Bridges in Canada need better inspections says Canada Research Chair

WATERLOO, Ont. – Canada’s bridges need a more rigorous inspection process according to a Canada research chair in smart infrastructure.

Forty-three people were killed in Genoa, Italy Aug. 14 when an 80-foot section of the Morandi Bridge collapsed. Three heavy-duty trucks were among the vehicles that fell when the bridge gave way.

Dr. Sriram Narasimhan, a professor of civil and environmental engineering at the University of Waterloo says that while the condition of infrastructure like bridges can be rated as a whole – 75% of Canada’s bridges are rated “good” or “very good” – when tragedies like these happen it is an individual piece of that infrastructure that is failing.

“A very small percentage are vulnerable or in a bad position,” he says. “When it comes to failure it happens to one bridge. It’s also critical for us to look at the weakest links.”

For the most part, bridge maintenance and inspections in Canada are the responsibility of municipalities and provinces. Each jurisdiction lays out different requirements for when and how a bridge must be inspected. In Ontario those requirements mean an inspection at least once every two years, but that inspection might not be as thorough as one would imagine.

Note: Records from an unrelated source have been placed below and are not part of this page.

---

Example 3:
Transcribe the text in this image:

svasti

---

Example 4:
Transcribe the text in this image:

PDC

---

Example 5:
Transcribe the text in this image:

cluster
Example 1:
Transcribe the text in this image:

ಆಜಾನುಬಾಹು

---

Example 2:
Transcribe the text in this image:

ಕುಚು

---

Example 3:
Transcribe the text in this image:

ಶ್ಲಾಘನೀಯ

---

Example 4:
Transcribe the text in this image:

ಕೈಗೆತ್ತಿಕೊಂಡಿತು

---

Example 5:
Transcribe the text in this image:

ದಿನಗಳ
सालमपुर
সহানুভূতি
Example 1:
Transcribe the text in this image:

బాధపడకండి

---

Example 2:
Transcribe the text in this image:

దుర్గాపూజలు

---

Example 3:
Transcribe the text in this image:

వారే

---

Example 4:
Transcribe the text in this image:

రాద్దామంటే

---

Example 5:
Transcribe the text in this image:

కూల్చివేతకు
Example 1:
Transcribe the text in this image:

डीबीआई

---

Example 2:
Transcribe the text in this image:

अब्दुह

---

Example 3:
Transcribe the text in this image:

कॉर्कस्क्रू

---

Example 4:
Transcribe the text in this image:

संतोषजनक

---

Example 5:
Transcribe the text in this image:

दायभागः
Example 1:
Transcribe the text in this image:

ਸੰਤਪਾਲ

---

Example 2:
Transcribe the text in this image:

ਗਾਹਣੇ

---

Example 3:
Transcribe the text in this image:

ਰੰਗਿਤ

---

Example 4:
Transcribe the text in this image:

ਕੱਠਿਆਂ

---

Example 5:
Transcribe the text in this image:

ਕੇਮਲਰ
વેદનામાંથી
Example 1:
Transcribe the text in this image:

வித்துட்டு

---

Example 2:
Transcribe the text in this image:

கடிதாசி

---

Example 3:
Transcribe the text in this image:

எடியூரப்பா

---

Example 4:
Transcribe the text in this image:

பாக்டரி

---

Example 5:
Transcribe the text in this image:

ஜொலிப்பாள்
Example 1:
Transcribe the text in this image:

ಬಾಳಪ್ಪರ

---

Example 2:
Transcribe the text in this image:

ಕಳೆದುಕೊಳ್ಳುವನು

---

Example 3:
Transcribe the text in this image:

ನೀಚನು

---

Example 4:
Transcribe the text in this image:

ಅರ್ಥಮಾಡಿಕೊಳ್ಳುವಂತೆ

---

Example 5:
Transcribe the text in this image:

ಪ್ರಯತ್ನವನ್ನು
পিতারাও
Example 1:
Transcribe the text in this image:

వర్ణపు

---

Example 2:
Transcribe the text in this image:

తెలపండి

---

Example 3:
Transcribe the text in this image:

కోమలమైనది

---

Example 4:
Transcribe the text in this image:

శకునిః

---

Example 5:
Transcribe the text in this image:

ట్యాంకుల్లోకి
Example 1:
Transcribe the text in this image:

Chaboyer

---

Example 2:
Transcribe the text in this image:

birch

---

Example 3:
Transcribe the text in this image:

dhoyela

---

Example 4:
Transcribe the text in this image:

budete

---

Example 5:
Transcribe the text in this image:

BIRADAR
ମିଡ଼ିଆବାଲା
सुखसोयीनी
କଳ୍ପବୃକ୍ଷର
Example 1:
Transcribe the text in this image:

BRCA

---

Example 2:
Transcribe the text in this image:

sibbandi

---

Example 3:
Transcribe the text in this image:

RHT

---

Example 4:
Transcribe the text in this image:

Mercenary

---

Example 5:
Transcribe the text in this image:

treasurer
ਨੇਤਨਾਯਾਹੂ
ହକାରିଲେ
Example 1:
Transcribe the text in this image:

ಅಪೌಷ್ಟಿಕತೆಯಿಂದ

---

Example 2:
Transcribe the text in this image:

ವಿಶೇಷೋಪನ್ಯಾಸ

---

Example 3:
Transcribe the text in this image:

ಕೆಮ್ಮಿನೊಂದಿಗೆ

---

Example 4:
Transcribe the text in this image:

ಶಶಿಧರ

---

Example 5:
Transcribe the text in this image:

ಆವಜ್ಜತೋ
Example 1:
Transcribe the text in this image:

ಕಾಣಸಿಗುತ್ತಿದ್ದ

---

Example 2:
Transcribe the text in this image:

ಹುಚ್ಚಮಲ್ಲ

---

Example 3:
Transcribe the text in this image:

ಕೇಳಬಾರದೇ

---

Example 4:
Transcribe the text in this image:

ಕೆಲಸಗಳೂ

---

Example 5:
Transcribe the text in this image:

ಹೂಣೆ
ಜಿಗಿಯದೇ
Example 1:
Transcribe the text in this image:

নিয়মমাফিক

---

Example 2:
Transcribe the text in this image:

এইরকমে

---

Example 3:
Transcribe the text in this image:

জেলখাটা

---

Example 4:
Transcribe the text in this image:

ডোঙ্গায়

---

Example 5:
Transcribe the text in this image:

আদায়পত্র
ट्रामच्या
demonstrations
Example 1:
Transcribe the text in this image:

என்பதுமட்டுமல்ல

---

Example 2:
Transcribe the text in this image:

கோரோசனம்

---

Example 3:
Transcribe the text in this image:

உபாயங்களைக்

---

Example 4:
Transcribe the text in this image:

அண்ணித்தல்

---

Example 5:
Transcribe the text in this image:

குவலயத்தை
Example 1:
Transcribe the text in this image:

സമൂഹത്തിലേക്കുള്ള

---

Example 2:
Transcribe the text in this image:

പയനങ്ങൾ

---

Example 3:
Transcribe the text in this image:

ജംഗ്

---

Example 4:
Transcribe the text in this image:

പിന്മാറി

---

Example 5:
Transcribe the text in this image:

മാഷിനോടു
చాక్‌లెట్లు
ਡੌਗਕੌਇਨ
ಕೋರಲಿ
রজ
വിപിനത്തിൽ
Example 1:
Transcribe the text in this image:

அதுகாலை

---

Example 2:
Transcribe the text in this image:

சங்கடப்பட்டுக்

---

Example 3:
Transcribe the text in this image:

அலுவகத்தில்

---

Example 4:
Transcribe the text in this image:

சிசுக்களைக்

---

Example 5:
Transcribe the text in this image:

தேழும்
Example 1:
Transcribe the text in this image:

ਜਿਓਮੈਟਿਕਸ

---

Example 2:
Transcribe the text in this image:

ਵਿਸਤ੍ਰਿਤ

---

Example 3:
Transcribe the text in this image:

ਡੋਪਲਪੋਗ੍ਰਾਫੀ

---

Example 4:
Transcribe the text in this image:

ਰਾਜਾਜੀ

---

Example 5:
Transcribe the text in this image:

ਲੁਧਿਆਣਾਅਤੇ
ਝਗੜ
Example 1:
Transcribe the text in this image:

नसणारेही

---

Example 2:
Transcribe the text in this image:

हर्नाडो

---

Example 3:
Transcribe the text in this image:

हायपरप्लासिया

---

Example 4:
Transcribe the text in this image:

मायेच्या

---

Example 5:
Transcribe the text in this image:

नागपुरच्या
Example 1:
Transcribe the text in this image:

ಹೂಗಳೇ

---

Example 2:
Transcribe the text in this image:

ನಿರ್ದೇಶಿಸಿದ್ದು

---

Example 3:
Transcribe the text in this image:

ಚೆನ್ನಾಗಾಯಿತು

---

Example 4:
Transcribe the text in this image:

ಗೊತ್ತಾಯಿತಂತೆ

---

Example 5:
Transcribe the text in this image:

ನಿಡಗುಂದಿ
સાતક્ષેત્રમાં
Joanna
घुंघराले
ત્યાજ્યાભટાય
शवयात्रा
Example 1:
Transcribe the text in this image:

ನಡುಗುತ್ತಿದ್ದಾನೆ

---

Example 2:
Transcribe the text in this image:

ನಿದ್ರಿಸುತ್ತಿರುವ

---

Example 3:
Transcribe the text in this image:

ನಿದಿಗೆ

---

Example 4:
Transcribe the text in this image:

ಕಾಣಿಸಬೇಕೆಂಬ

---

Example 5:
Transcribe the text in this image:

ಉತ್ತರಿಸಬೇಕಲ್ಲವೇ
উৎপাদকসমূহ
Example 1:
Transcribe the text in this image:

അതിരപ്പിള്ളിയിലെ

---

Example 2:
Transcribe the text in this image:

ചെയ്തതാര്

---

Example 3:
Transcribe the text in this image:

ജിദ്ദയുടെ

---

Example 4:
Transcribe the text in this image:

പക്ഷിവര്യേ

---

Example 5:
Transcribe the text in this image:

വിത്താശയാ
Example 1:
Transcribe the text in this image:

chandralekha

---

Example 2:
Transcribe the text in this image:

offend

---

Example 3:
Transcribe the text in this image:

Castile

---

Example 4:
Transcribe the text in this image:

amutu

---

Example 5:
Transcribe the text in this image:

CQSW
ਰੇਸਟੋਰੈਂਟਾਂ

Narasimhan says he’s heard of examples of inspectors looking at a bridge from the side of the road and giving it a rating based on their observations from a distance. In the case of several types of bridges, steel ties or cables are reinforced in concrete, preventing the ties from being examined.

In other cases bridges constructed close to water or other structures may prevent inspectors from getting underneath to assess their condition fully — and hiring divers to do the job would be prohibitively expensive or impossible.

New technology may make inspections easier, with sensors available to monitor stress and other changes to infrastructure like bridges.

British Columbia is an early adopter of sensors using the technology in places like the Port Mann Bridge in the Lower Mainland to read seismic activity.

Sensor technology provides its own set of challenges, however. Companies that manufacture and install sensors often don’t offer to interpret the information collected by the units, making the raw data difficult to use for municipalities that may not be able to employ a data scientist full-time.

“There’s that gap that needs to be fixed,” said Narasimhan. “Very few entities offer to do it [interpret data]. It’s of no use. There’s a lack of automation.”

Cost is another significant factor affecting bridge inspections.

“These things can get pretty expensive. Maintenance is something you’re going to realize in the long run; there’s no short-term cost benefit.”

That huge expense combined with little to show for it in the short term leads some municipalities to take a “wait and see” approach.

As the infrastructure ages that “wait and see” may turn into more failures, but there isn’t necessarily one quick fix for the problem because like again humans, aging bridges can fail for any number of reasons.

“Somebody might die of cancer, somebody might die of a heart attack, somebody might die of a stroke… These bridges are all old, the reasons for failure are very different.”